First, re the World Cup location announcements, part of you wants to say these are visionary decisions which will help two important countries build a more modern and relevant global identity, and provide two great festivals of football.

A bigger part can’t help fearing that from a fan’s perspective it is hard to think of two worse locations for the second most important sporting event in the world. And no matter how hard you try to say they must have won fair and square on the merits of the case, the nature and the history of Fifa leads great doubts to enter the mind.

Even my sons, for whom the word fanatic does not really capture their interest in football, were saying they could not yet imagine wanting to go to either country to see a tournament.

I suppose come 2018 and 2022 Russia and Qatar will be very different places, but not so different they are likely to drag us from the TV and onto a plane.

Which brings me neatly to my second point, namely the latest curse of modern flying, those bloody wheelie bags that are allowed as handbaggage.

Now I really do try to think about my carbon footprint (and I hate airports) but for various reasons I’ve ended up on six planes in the last three days.

Every single one of them was full. Every single one of them was late (and the weather was fine in Italy so that won’t work as an excuse). And the experience of getting on and off every one of them – bad enough anyway what with all the usual palaver – was worsened by the armies of people with their wretched wheelie bags designed to fit in those ‘this is how big your bag can be’ contraptions that everyone ignores.

A couple with one bag each becomes like four people, hogging space, closing gaps in corridors through which the impatient non wheelie person (moi) wants to break.  They are also ludicrously inefficient, wobbling from side to side into the owners’ ankles and, every now and then, into mine.

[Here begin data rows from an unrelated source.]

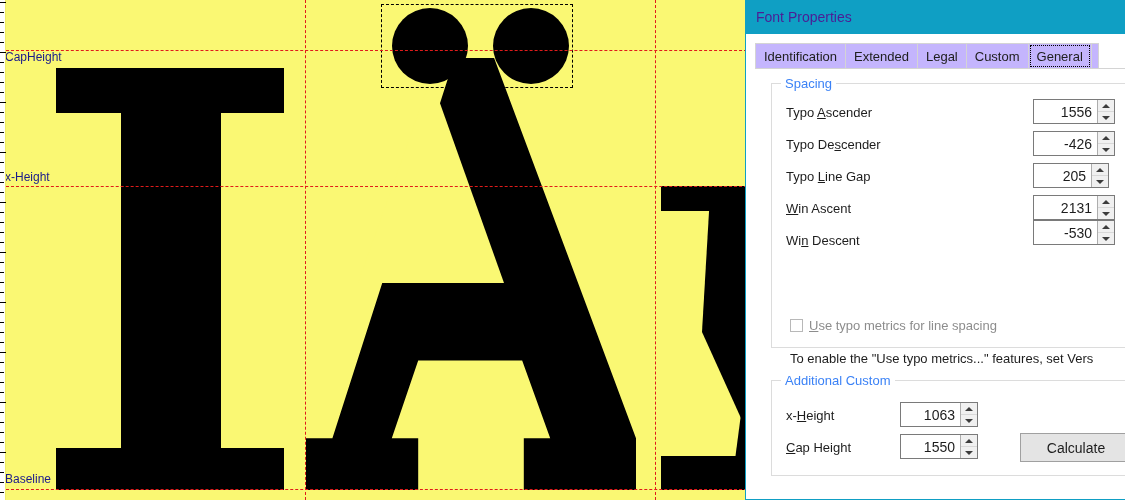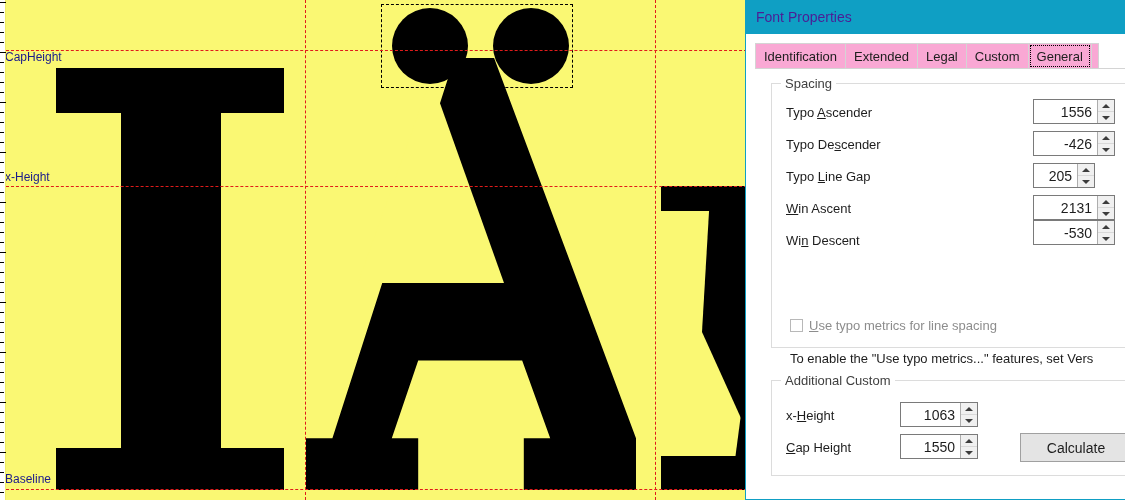--- a/index.html
+++ b/index.html
@@ -117,7 +117,7 @@
     height: 26px; padding: 0 8px;
     display: flex; align-items: center;
     font-size: 13px; color: #202020;
-    background: #f9a8d4;
+    background: #c4b5fd;
     border: 1px solid #d4d4d4;
     border-bottom: none;
     margin-right: -1px;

And of course though technically they might fit into luggage cabins, in reality they don’t, not when the owners are also piling in coats, hats, handbags and crap bought in the duty free shops. So on two of my six flights, so clogged were the overhead cabins that poor wheelie bag owners had to be separated from their wheelie bags, while sensible small rucksack types like moi could keep all our wordly goods under the seat in front. You’d have thought the poor wheelie wheelers  were being asked to give up a dog or a child for heaven’s sake as said wheelies were taken off to join the big bad bags in the hold.

Bottom line — people fly too much (me included) and when they fly they take too much stuff with them (not me included).

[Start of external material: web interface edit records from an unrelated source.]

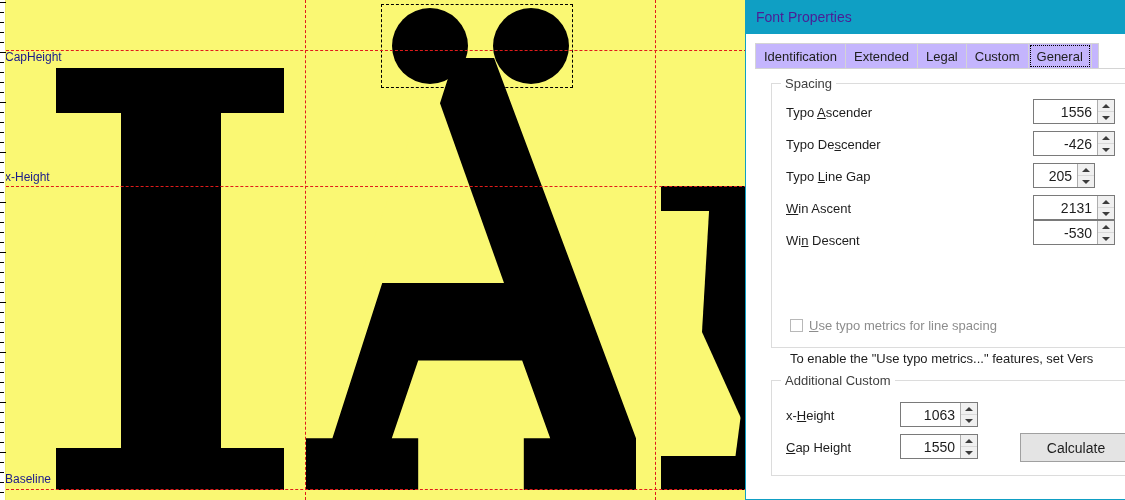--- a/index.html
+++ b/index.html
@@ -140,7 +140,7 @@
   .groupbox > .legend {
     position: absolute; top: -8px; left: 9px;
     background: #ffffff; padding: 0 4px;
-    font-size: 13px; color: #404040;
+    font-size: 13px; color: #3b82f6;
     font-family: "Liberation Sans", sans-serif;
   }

The one flight that almost made it on time was the last, coming into Heathrow last night from Milan. Ex Chelsea player Andrei Shevchenko was on it, playing blackjack on his phone. He also had a big shopping bag which, sensibly, he kept by his feet.

There was a stunning redhead model (I could just tell) on the flight too, who alas was seated next to a big balding Italian instead of me. She would have brightened up the journey a bit, and possibly calmed my mood.

Meanwhile when we arrived at Heathrow, we sat there for a while before the pilot announced we would have to sit a while longer because there were no available disembarkation slots.

When one finally became available after half an hour staring at tarmac, my patience had run out. I did a little ankle tap on the wheelie bag of a man who got in my way as we headed to passport control.

Final thought re Russia/Qatar. What with China motoring on to become next superpower, it is possible to discern a trend … the countries with the freeest media systems appear in the modern world to be at a disadvantage. The worldwide coverage of WikiLeaks adds to that sense … I don’t imagine Iranians will have read much their rulers don’t want them to see; same story in many of the Middle Eastern countries whose leaders have been shown to say very different things in private and public; and I see in The Guardian that Russian TV has yet to broadcast any of the embarrassing stuff about Vladimir Putin, or the notion of Russia as a mafia state, whereas countries like Britain and the US have had to take the full whack for any indiscretion or embarrassing observation of post-prandial Ambassadors.

As we sat on the plane, I recalled a recent comment from William Hague – delivered in a favourable tone – about the extraordinary pace of airport expansion in China. Here, not least because of the opportunism of the Tories in opposition, you can’t even get a third runway going. As for new airports, Qatar will have held the World Cup by the time you get through all the planning, public inquiries and media gnashing of teeth.

No, I’m not calling for an unfree media, just making the point that in some circumstances,  advanced democracies have considerable inbuilt disadvantages against absolute Monarchies, virtual dictatorships, and Russian leaders admired by Silvio Berlusconi for their authoritarian style.

So when an organisation like Fifa is making the decisions, I suppose we really should have seen it coming.